In recent years, though, it has been largely empty as many traders prefer to do their business on computer screens set up on desktops scattered around the trading floor.
It's a far cry from a few years ago, when the floor was buzzing and bustling with frenetic traders who fought their way in and out of the packed circular pits.
Some of the remaining floor traders are planning to relocate to Chicago to continue trading, while others will move on to other jobs or trade totally electronically.
"The thing has come to an end," said Morgan Shay, a trader at the exchange since 1971. "The handwriting was on the wall when the electronic started.
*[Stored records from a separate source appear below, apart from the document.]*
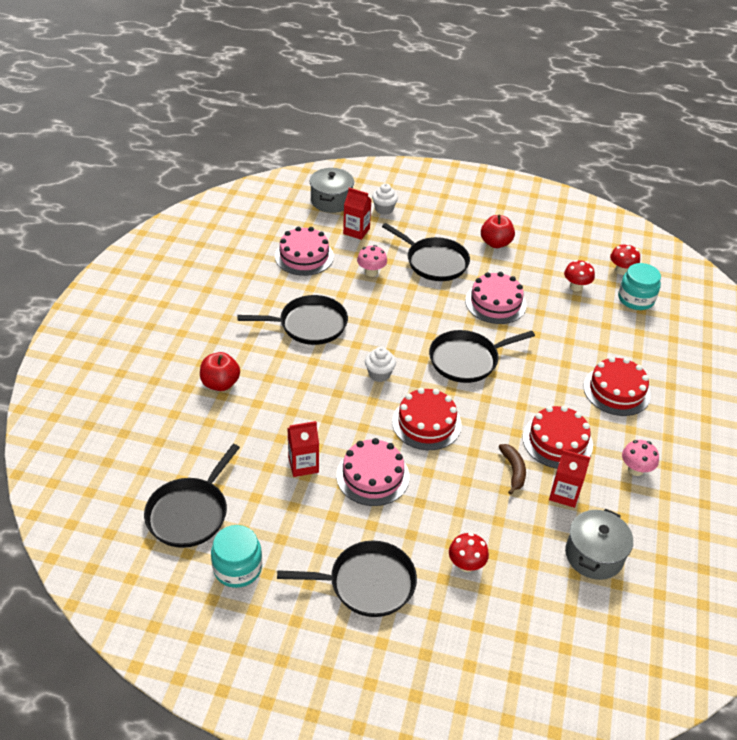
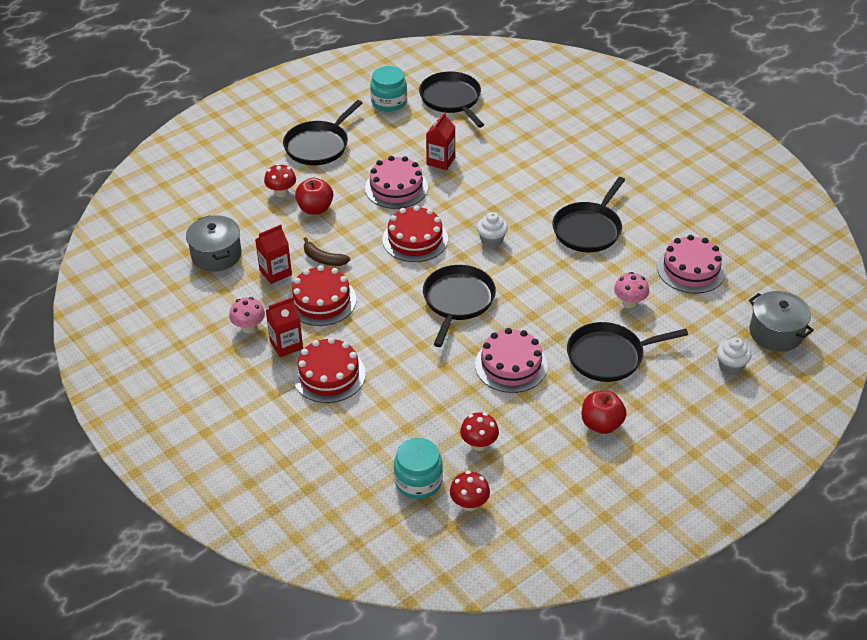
camera: 130 degrees right, 0 degrees up
red apple [200,352,240,391] -> red apple moved to [295,178,333,215]
red carton [343,188,372,240] -> red carton moved to [266,297,303,357]

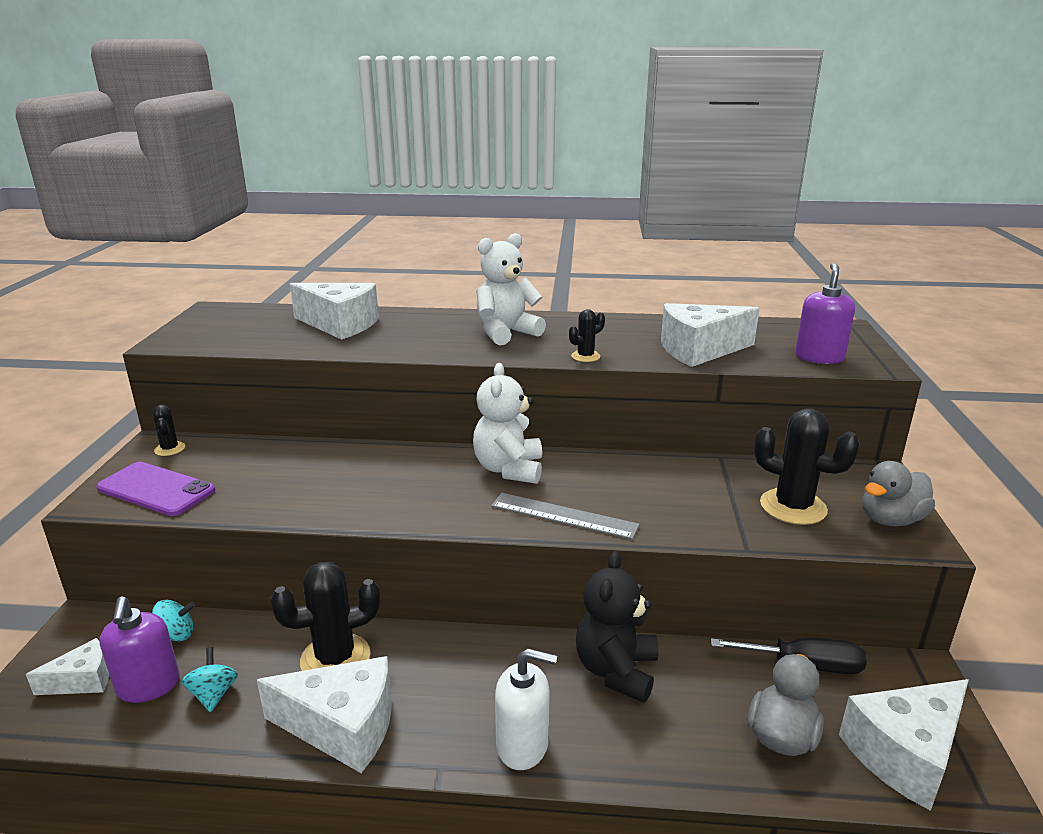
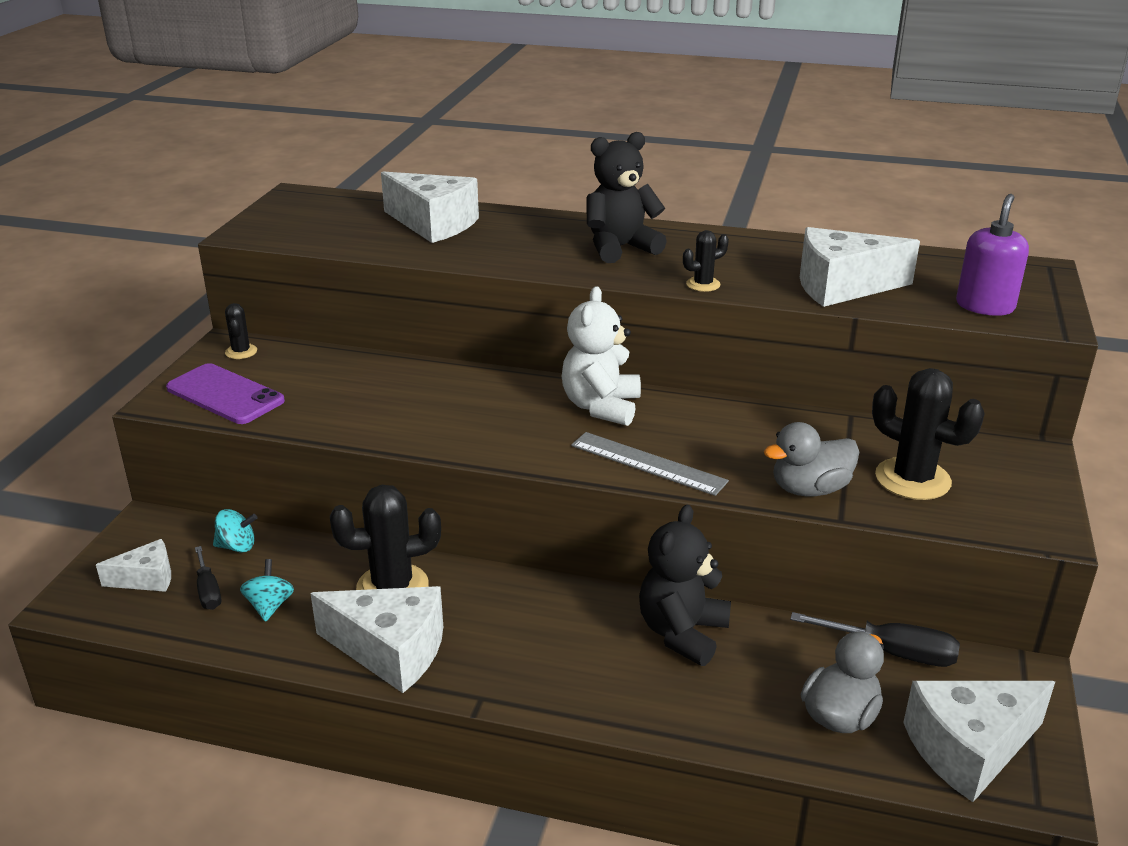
camera: 10 degrees right, 5 degrees up
purple soap dispenser [100,597,180,703] -> black screwdriver [195,546,221,610]
white teddy bear [476,233,546,345] -> black teddy bear [586,132,667,263]
white soap dispenser [495,648,557,770] -> none
grey duck [862,461,935,526] -> grey duck moved to [764,422,859,497]

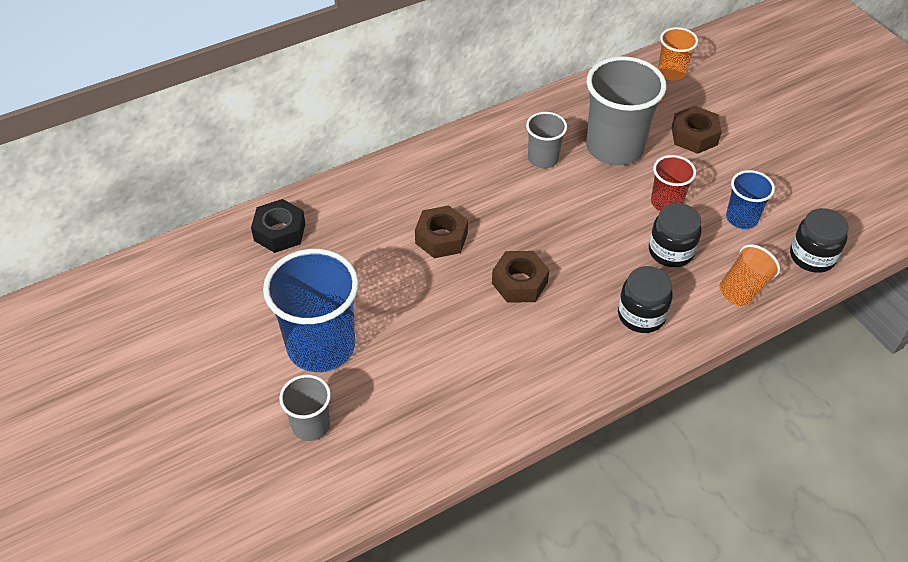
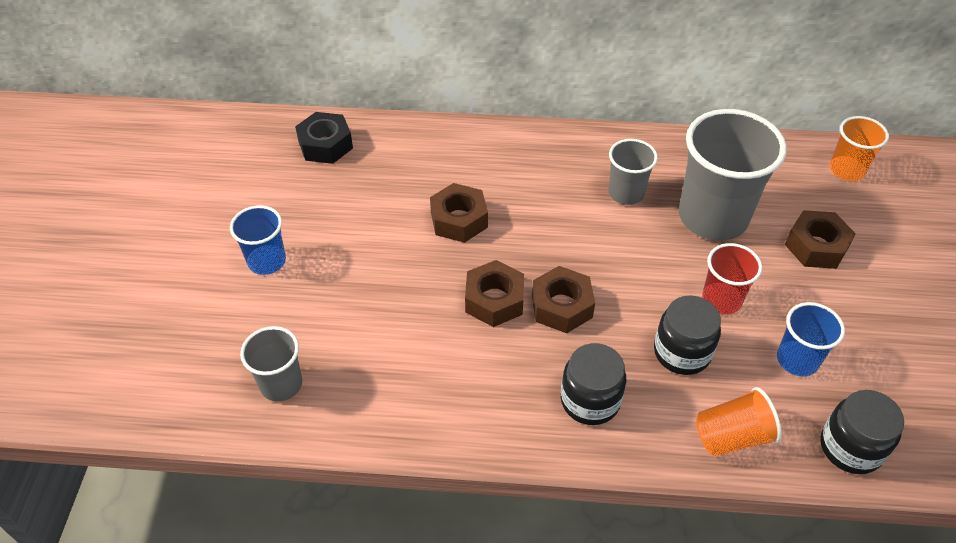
camera: 35 degrees right, 0 degrees up
blue cup [263,249,359,372] -> blue cup [230,205,286,275], size x0.53
grey cup [279,375,331,441] -> grey cup moved to [240,326,302,402]
none -> brown nut [532,266,595,333]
We are sad to see it go, but I'd rather concentrate on how well we did."
"WE CAN TRADE ANYWHERE"
CME will operate an electronic trading center on the former KCBT floor until the end of September, from which Kansas City-based traders will be able to execute trades on CME's electronic trading platform.
Some KCBT traders, sensing the end was near for the floor, recently started working from rental space in suburban Kansas City, instead of at the exchange.
Just 41 wheat futures contracts traded hands in the KCBT pits on Friday, while 26,573 contracts traded electronically.
"We have a screen so we can trade anywhere," said one trader, who did not want his name used.
CME owns most of the KCBT building, whose facade boasts a giant wheat stalk that appears to be waving in the wind, but it has not yet decided whether to sell it, a spokeswoman said.
She did not immediately know how much money it cost to keep the floor open.
CME said it can make trading more efficient by locating the KCBT wheat futures and options pits next to the CBOT wheat pits.
KCBT trades a high-protein variety of wheat used to make bread, while CBOT trades a lower-quality variety used to make doughnuts and snack foods.
"By moving Kansas City wheat to the Chicago floor later this year, we will make it as efficient as possible for our customers to trade both products and the spread between the two," said Bryan Durkin, CME chief operating officer, in a statement.
CME said it does not plan to close its Chicago trading floor. KCBT executives declined to comment.
The proximity of the pits could improve spread opportunities and the overall execution of trades, said Sterling Smith, futures specialist at Citigroup in Chicago, who noted he was not surprised by the move.
The move "just marks the continued evolution of the futures trading business," he said.